**Text passage:**
===

Khadija Siddiqi’s case and her bravery amidst all the chaos has continued to serve as a lesson for women to hold their heads up high and fight against injustice.

A year later, her case is still going strong with the accused bringing forth the most absurd arguments out of desperation to win the case. Clearly, the only thing working in his favour is the power his father holds in the legal fraternity.

Siddiqi, a law student at a local college, was stabbed 23 times in broad daylight on May 3, 2016 by 21-year-old Shah Hussain, the son of an influential lawyer, when she had gone to pick up her younger sister from the Convent of Jesus and Mary school in Lahore.

Yet, she still has not received the justice she deserves.

In a hierarchal system like the one in Pakistan, one can hardly expect to see someone win against a powerful entity even when the powerful have committed the wrongest of deeds. No matter how right the opposition might be, it is seldom that we witness the right side gain victory against the privileged.

Privilege does not only come from money and status, it also comes with being a male in this society, and that is what Hussain thinks will give him advantage over his female victim.

An important fact to take into consideration while analysing this case is that Siddiqi and Hussain used to be friends up until a year before he attacked her. However, the friendship ended when Hussain started acting forceful towards her.

In addition, Siddiqi has admitted that Hussain also hacked her accounts. This incident alone reinforces the notion that in many cases, violence against women is most likely to be perpetuated by friends, partners or other male relatives of a victim, especially if the victim is a girl.

One of the most problematic issues arising from this trial is the way Siddiqi was cross-examined. As if the accused had not already endured enough, she was put to further test by the kind of questions she was asked in court. Since the general Pakistani public bestows the honour of a family onto women, the objectives of the questions asked in the trial court of the victim were extremely personal and outright irrelevant to the case.

===

**Entries shown:**

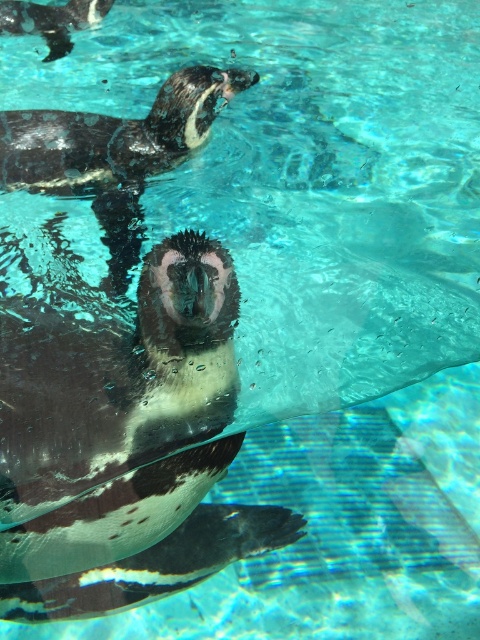
Between black glossy penguin at center and black glossy penguin at upper left, which one appears on the right side from the viewer's perspective?

Positioned to the right is black glossy penguin at center.

Measure the distance from black glossy penguin at center to black glossy penguin at upper left.

black glossy penguin at center and black glossy penguin at upper left are 1.73 meters apart.

Is point (43, 397) closer to camera compared to point (36, 6)?

Yes, it is in front of point (36, 6).

You are a GUI agent. You are given a task and a screenshot of the screen. Output one action in this format:
    pyautogui.click(x=<x>, y=<y>)
    Task: Click on the black glossy penguin at center
    Image resolution: width=480 pixels, height=640 pixels.
    Given the screenshot: What is the action you would take?
    pyautogui.click(x=124, y=445)

Does point (142, 435) come farther from viewer compared to point (111, 230)?

No, it is not.

Between black glossy penguin at center and black glossy penguin at upper center, which one has more height?

Standing taller between the two is black glossy penguin at center.

Is point (7, 394) closer to camera compared to point (195, 84)?

Yes, it is in front of point (195, 84).

What are the coordinates of `black glossy penguin at center` in the screenshot? It's located at (124, 445).

Between black glossy penguin at upper center and black glossy penguin at upper left, which one appears on the left side from the viewer's perspective?

From the viewer's perspective, black glossy penguin at upper left appears more on the left side.

Is black glossy penguin at upper center above black glossy penguin at upper left?

No.

Who is more distant from viewer, [171,138] or [12,28]?

Positioned behind is point [12,28].

Where is `black glossy penguin at upper center`? Image resolution: width=480 pixels, height=640 pixels. black glossy penguin at upper center is located at coordinates (116, 152).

===

**What needs to be done:** Could you write out, word for word, the part of the text on Khadija Siddiqi's case starting with "Yet, she still" and going on through "his female victim."?

**Solution to this exercise:**
Yet, she still has not received the justice she deserves.

In a hierarchal system like the one in Pakistan, one can hardly expect to see someone win against a powerful entity even when the powerful have committed the wrongest of deeds. No matter how right the opposition might be, it is seldom that we witness the right side gain victory against the privileged.

Privilege does not only come from money and status, it also comes with being a male in this society, and that is what Hussain thinks will give him advantage over his female victim.